Wherever a line in the material contains the word "création", copy that line.

» **Material for the task**:
---*---

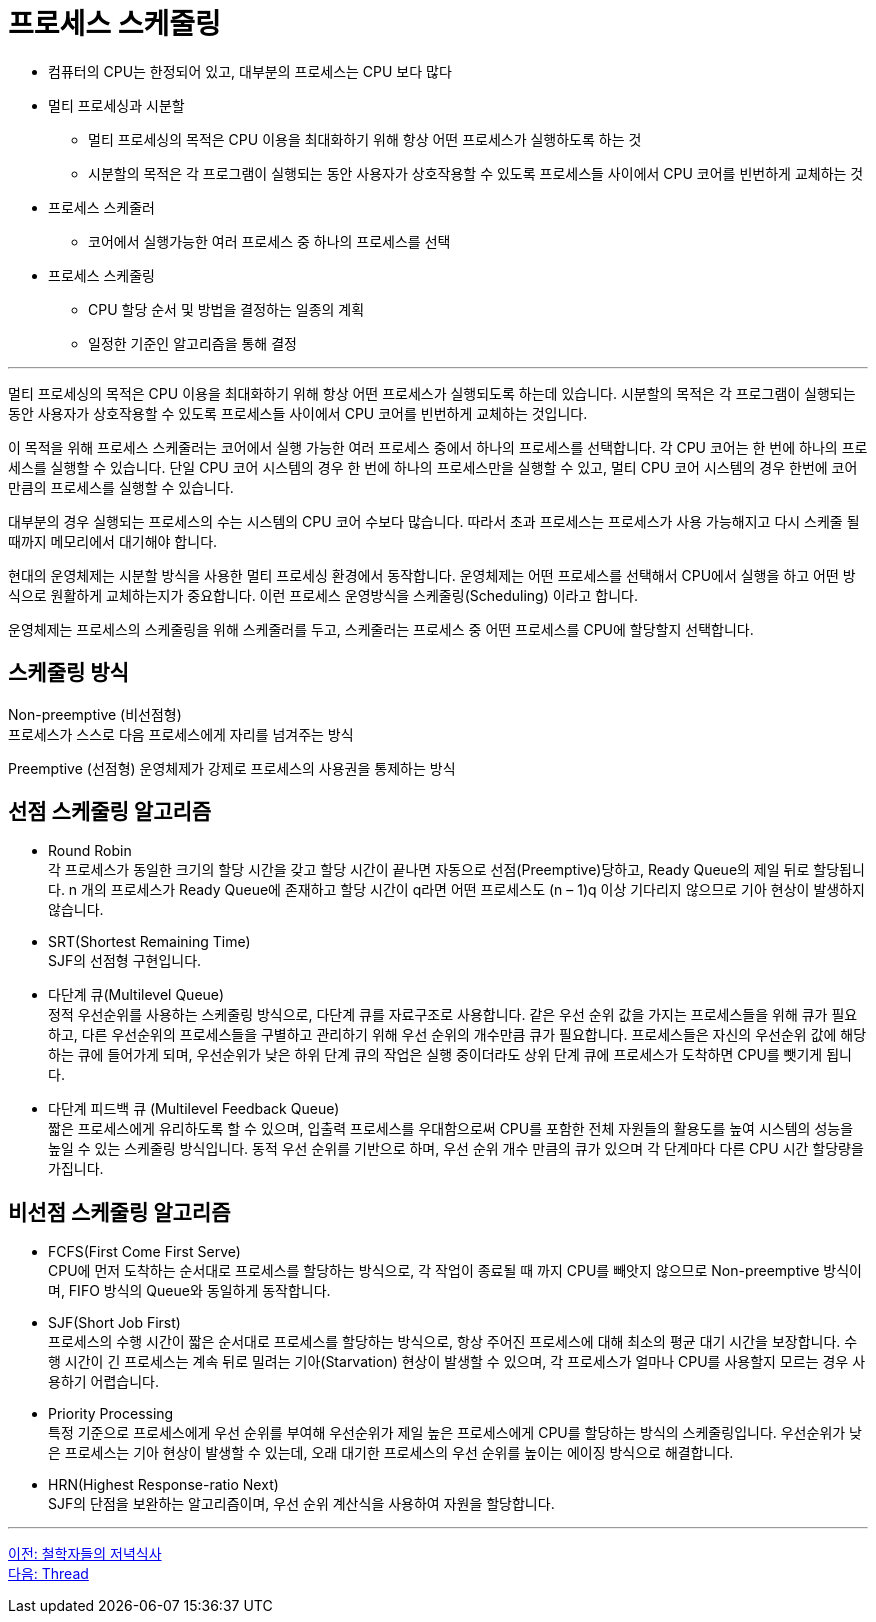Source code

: = 프로세스 스케줄링

* 컴퓨터의 CPU는 한정되어 있고, 대부분의 프로세스는 CPU 보다 많다
* 멀티 프로세싱과 시분할
** 멀티 프로세싱의 목적은 CPU 이용을 최대화하기 위해 항상 어떤 프로세스가 실행하도록 하는 것
** 시분할의 목적은 각 프로그램이 실행되는 동안 사용자가 상호작용할 수 있도록 프로세스들 사이에서 CPU 코어를 빈번하게 교체하는 것
* 프로세스 스케줄러
** 코어에서 실행가능한 여러 프로세스 중 하나의 프로세스를 선택
* 프로세스 스케줄링
** CPU 할당 순서 및 방법을 결정하는 일종의 계획
** 일정한 기준인 알고리즘을 통해 결정

---

멀티 프로세싱의 목적은 CPU 이용을 최대화하기 위해 항상 어떤 프로세스가 실행되도록 하는데 있습니다. 시분할의 목적은 각 프로그램이 실행되는 동안 사용자가 상호작용할 수 있도록 프로세스들 사이에서 CPU 코어를 빈번하게 교체하는 것입니다.

이 목적을 위해 프로세스 스케줄러는 코어에서 실행 가능한 여러 프로세스 중에서 하나의 프로세스를 선택합니다. 각 CPU 코어는 한 번에 하나의 프로세스를 실행할 수 있습니다. 단일 CPU 코어 시스템의 경우 한 번에 하나의 프로세스만을 실행할 수 있고, 멀티 CPU 코어 시스템의 경우 한번에 코어만큼의 프로세스를 실행할 수 있습니다. 

대부분의 경우 실행되는 프로세스의 수는 시스템의 CPU 코어 수보다 많습니다. 따라서 초과 프로세스는 프로세스가 사용 가능해지고 다시 스케줄 될 때까지 메모리에서 대기해야 합니다.

현대의 운영체제는 시분할 방식을 사용한 멀티 프로세싱 환경에서 동작합니다. 운영체제는 어떤 프로세스를 선택해서 CPU에서 실행을 하고 어떤 방식으로 원활하게 교체하는지가 중요합니다. 이런 프로세스 운영방식을 스케줄링(Scheduling) 이라고 합니다.

운영체제는 프로세스의 스케줄링을 위해 스케줄러를 두고, 스케줄러는 프로세스 중 어떤 프로세스를 CPU에 할당할지 선택합니다. 

== 스케줄링 방식

Non-preemptive (비선점형) + 
프로세스가 스스로 다음 프로세스에게 자리를 넘겨주는 방식

Preemptive (선점형)
운영체제가 강제로 프로세스의 사용권을 통제하는 방식

== 선점 스케줄링 알고리즘

* Round Robin +
각 프로세스가 동일한 크기의 할당 시간을 갖고 할당 시간이 끝나면 자동으로 선점(Preemptive)당하고, Ready Queue의 제일 뒤로 할당됩니다. n 개의 프로세스가 Ready Queue에 존재하고 할당 시간이 q라면 어떤 프로세스도 (n – 1)q 이상 기다리지 않으므로 기아 현상이 발생하지 않습니다.
* SRT(Shortest Remaining Time) +
SJF의 선점형 구현입니다.
* 다단계 큐(Multilevel Queue) +
정적 우선순위를 사용하는 스케줄링 방식으로, 다단계 큐를 자료구조로 사용합니다. 같은 우선 순위 값을 가지는 프로세스들을 위해 큐가 필요하고, 다른 우선순위의 프로세스들을 구별하고 관리하기 위해 우선 순위의 개수만큼 큐가 필요합니다. 프로세스들은 자신의 우선순위 값에 해당하는 큐에 들어가게 되며, 우선순위가 낮은 하위 단계 큐의 작업은 실행 중이더라도 상위 단계 큐에 프로세스가 도착하면 CPU를 뺏기게 됩니다.
* 다단계 피드백 큐 (Multilevel Feedback Queue) +
짧은 프로세스에게 유리하도록 할 수 있으며, 입출력 프로세스를 우대함으로써 CPU를 포함한 전체 자원들의 활용도를 높여 시스템의 성능을 높일 수 있는 스케줄링 방식입니다. 동적 우선 순위를 기반으로 하며, 우선 순위 개수 만큼의 큐가 있으며 각 단계마다 다른 CPU 시간 할당량을 가집니다.

== 비선점 스케줄링 알고리즘

* FCFS(First Come First Serve) +
CPU에 먼저 도착하는 순서대로 프로세스를 할당하는 방식으로, 각 작업이 종료될 때 까지 CPU를 빼앗지 않으므로 Non-preemptive 방식이며, FIFO 방식의 Queue와 동일하게 동작합니다. 
* SJF(Short Job First) +
프로세스의 수행 시간이 짧은 순서대로 프로세스를 할당하는 방식으로, 항상 주어진 프로세스에 대해 최소의 평균 대기 시간을 보장합니다. 수행 시간이 긴 프로세스는 계속 뒤로 밀려는 기아(Starvation) 현상이 발생할 수 있으며, 각 프로세스가 얼마나 CPU를 사용할지 모르는 경우 사용하기 어렵습니다.
* Priority Processing +
특정 기준으로 프로세스에게 우선 순위를 부여해 우선순위가 제일 높은 프로세스에게 CPU를 할당하는 방식의 스케줄링입니다. 우선순위가 낮은 프로세스는 기아 현상이 발생할 수 있는데, 오래 대기한 프로세스의 우선 순위를 높이는 에이징 방식으로 해결합니다. 
* HRN(Highest Response-ratio Next) +
SJF의 단점을 보완하는 알고리즘이며, 우선 순위 계산식을 사용하여 자원을 할당합니다.

---

link:./02-9_dining.adoc[이전: 철학자들의 저녁식사] +
link:./03-1_thread.adoc[다음: Thread]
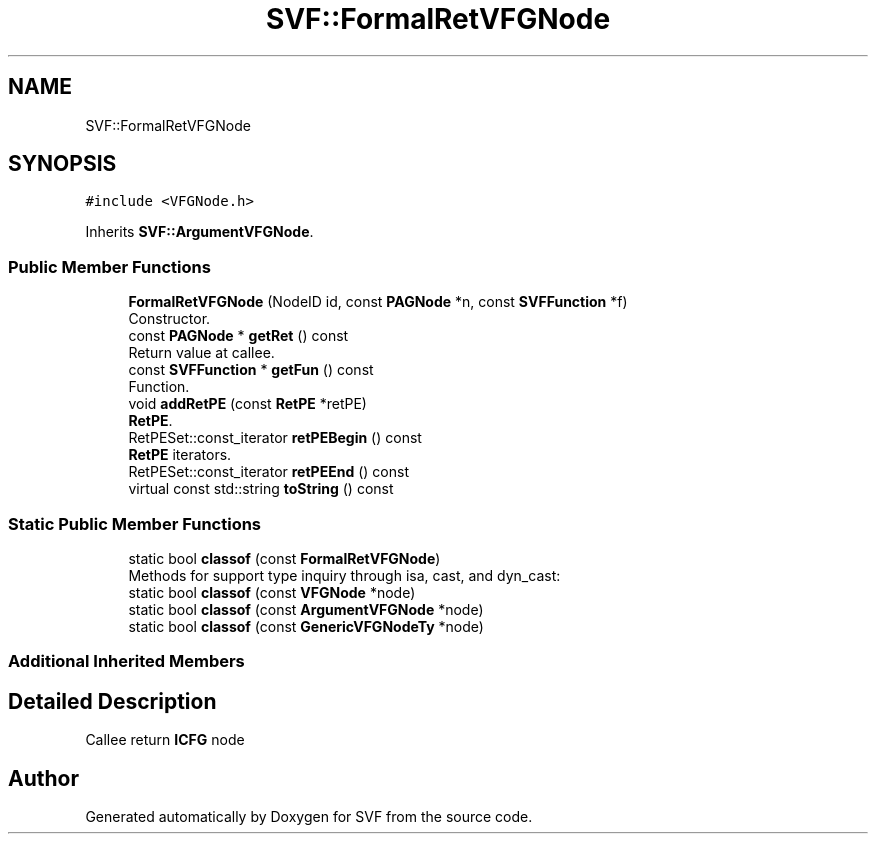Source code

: .TH "SVF::FormalRetVFGNode" 3 "Sun Feb 14 2021" "SVF" \" -*- nroff -*-
.ad l
.nh
.SH NAME
SVF::FormalRetVFGNode
.SH SYNOPSIS
.br
.PP
.PP
\fC#include <VFGNode\&.h>\fP
.PP
Inherits \fBSVF::ArgumentVFGNode\fP\&.
.SS "Public Member Functions"

.in +1c
.ti -1c
.RI "\fBFormalRetVFGNode\fP (NodeID id, const \fBPAGNode\fP *n, const \fBSVFFunction\fP *f)"
.br
.RI "Constructor\&. "
.ti -1c
.RI "const \fBPAGNode\fP * \fBgetRet\fP () const"
.br
.RI "Return value at callee\&. "
.ti -1c
.RI "const \fBSVFFunction\fP * \fBgetFun\fP () const"
.br
.RI "Function\&. "
.ti -1c
.RI "void \fBaddRetPE\fP (const \fBRetPE\fP *retPE)"
.br
.RI "\fBRetPE\fP\&. "
.ti -1c
.RI "RetPESet::const_iterator \fBretPEBegin\fP () const"
.br
.RI "\fBRetPE\fP iterators\&. "
.ti -1c
.RI "RetPESet::const_iterator \fBretPEEnd\fP () const"
.br
.ti -1c
.RI "virtual const std::string \fBtoString\fP () const"
.br
.in -1c
.SS "Static Public Member Functions"

.in +1c
.ti -1c
.RI "static bool \fBclassof\fP (const \fBFormalRetVFGNode\fP)"
.br
.RI "Methods for support type inquiry through isa, cast, and dyn_cast: "
.ti -1c
.RI "static bool \fBclassof\fP (const \fBVFGNode\fP *node)"
.br
.ti -1c
.RI "static bool \fBclassof\fP (const \fBArgumentVFGNode\fP *node)"
.br
.ti -1c
.RI "static bool \fBclassof\fP (const \fBGenericVFGNodeTy\fP *node)"
.br
.in -1c
.SS "Additional Inherited Members"
.SH "Detailed Description"
.PP 
Callee return \fBICFG\fP node 

.SH "Author"
.PP 
Generated automatically by Doxygen for SVF from the source code\&.
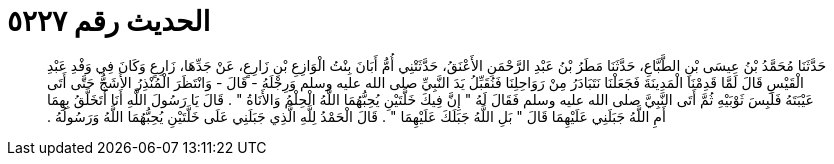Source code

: 
= الحديث رقم ٥٢٢٧

[quote.hadith]
حَدَّثَنَا مُحَمَّدُ بْنُ عِيسَى بْنِ الطَّبَّاعِ، حَدَّثَنَا مَطَرُ بْنُ عَبْدِ الرَّحْمَنِ الأَعْنَقُ، حَدَّثَتْنِي أُمُّ أَبَانَ بِنْتُ الْوَازِعِ بْنِ زَارِعٍ، عَنْ جَدِّهَا، زَارِعٍ وَكَانَ فِي وَفْدِ عَبْدِ الْقَيْسِ قَالَ لَمَّا قَدِمْنَا الْمَدِينَةَ فَجَعَلْنَا نَتَبَادَرُ مِنْ رَوَاحِلِنَا فَنُقَبِّلُ يَدَ النَّبِيِّ صلى الله عليه وسلم وَرِجْلَهُ - قَالَ - وَانْتَظَرَ الْمُنْذِرُ الأَشَجُّ حَتَّى أَتَى عَيْبَتَهُ فَلَبِسَ ثَوْبَيْهِ ثُمَّ أَتَى النَّبِيَّ صلى الله عليه وسلم فَقَالَ لَهُ ‏"‏ إِنَّ فِيكَ خَلَّتَيْنِ يُحِبُّهُمَا اللَّهُ الْحِلْمُ وَالأَنَاةُ ‏"‏ ‏.‏ قَالَ يَا رَسُولَ اللَّهِ أَنَا أَتَخَلَّقُ بِهِمَا أَمِ اللَّهُ جَبَلَنِي عَلَيْهِمَا قَالَ ‏"‏ بَلِ اللَّهُ جَبَلَكَ عَلَيْهِمَا ‏"‏ ‏.‏ قَالَ الْحَمْدُ لِلَّهِ الَّذِي جَبَلَنِي عَلَى خَلَّتَيْنِ يُحِبُّهُمَا اللَّهُ وَرَسُولُهُ ‏.‏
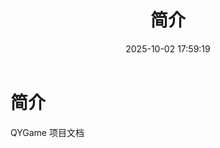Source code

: #+title: 简介
#+date: 2025-10-02 17:59:19
#+hugo_section: .
#+hugo_draft: false
#+hugo_auto_set_lastmod: t
#+hugo_front_matter_format: yaml
#+hugo_custom_front_matter: :bookCollapseSection true

* 简介
  QYGame 项目文档
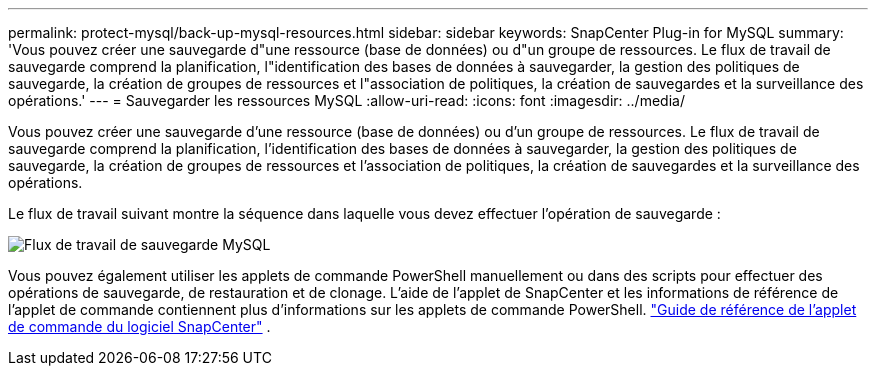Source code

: ---
permalink: protect-mysql/back-up-mysql-resources.html 
sidebar: sidebar 
keywords: SnapCenter Plug-in for MySQL 
summary: 'Vous pouvez créer une sauvegarde d"une ressource (base de données) ou d"un groupe de ressources.  Le flux de travail de sauvegarde comprend la planification, l"identification des bases de données à sauvegarder, la gestion des politiques de sauvegarde, la création de groupes de ressources et l"association de politiques, la création de sauvegardes et la surveillance des opérations.' 
---
= Sauvegarder les ressources MySQL
:allow-uri-read: 
:icons: font
:imagesdir: ../media/


[role="lead"]
Vous pouvez créer une sauvegarde d'une ressource (base de données) ou d'un groupe de ressources.  Le flux de travail de sauvegarde comprend la planification, l'identification des bases de données à sauvegarder, la gestion des politiques de sauvegarde, la création de groupes de ressources et l'association de politiques, la création de sauvegardes et la surveillance des opérations.

Le flux de travail suivant montre la séquence dans laquelle vous devez effectuer l’opération de sauvegarde :

image:../media/db2_backup_workflow.gif["Flux de travail de sauvegarde MySQL"]

Vous pouvez également utiliser les applets de commande PowerShell manuellement ou dans des scripts pour effectuer des opérations de sauvegarde, de restauration et de clonage.  L’aide de l’applet de SnapCenter et les informations de référence de l’applet de commande contiennent plus d’informations sur les applets de commande PowerShell. https://docs.netapp.com/us-en/snapcenter-cmdlets/index.html["Guide de référence de l'applet de commande du logiciel SnapCenter"^] .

---*---

» **Your response**:
summary: 'Vous pouvez créer une sauvegarde d"une ressource (base de données) ou d"un groupe de ressources.  Le flux de travail de sauvegarde comprend la planification, l"identification des bases de données à sauvegarder, la gestion des politiques de sauvegarde, la création de groupes de ressources et l"association de politiques, la création de sauvegardes et la surveillance des opérations.' 
Vous pouvez créer une sauvegarde d'une ressource (base de données) ou d'un groupe de ressources.  Le flux de travail de sauvegarde comprend la planification, l'identification des bases de données à sauvegarder, la gestion des politiques de sauvegarde, la création de groupes de ressources et l'association de politiques, la création de sauvegardes et la surveillance des opérations.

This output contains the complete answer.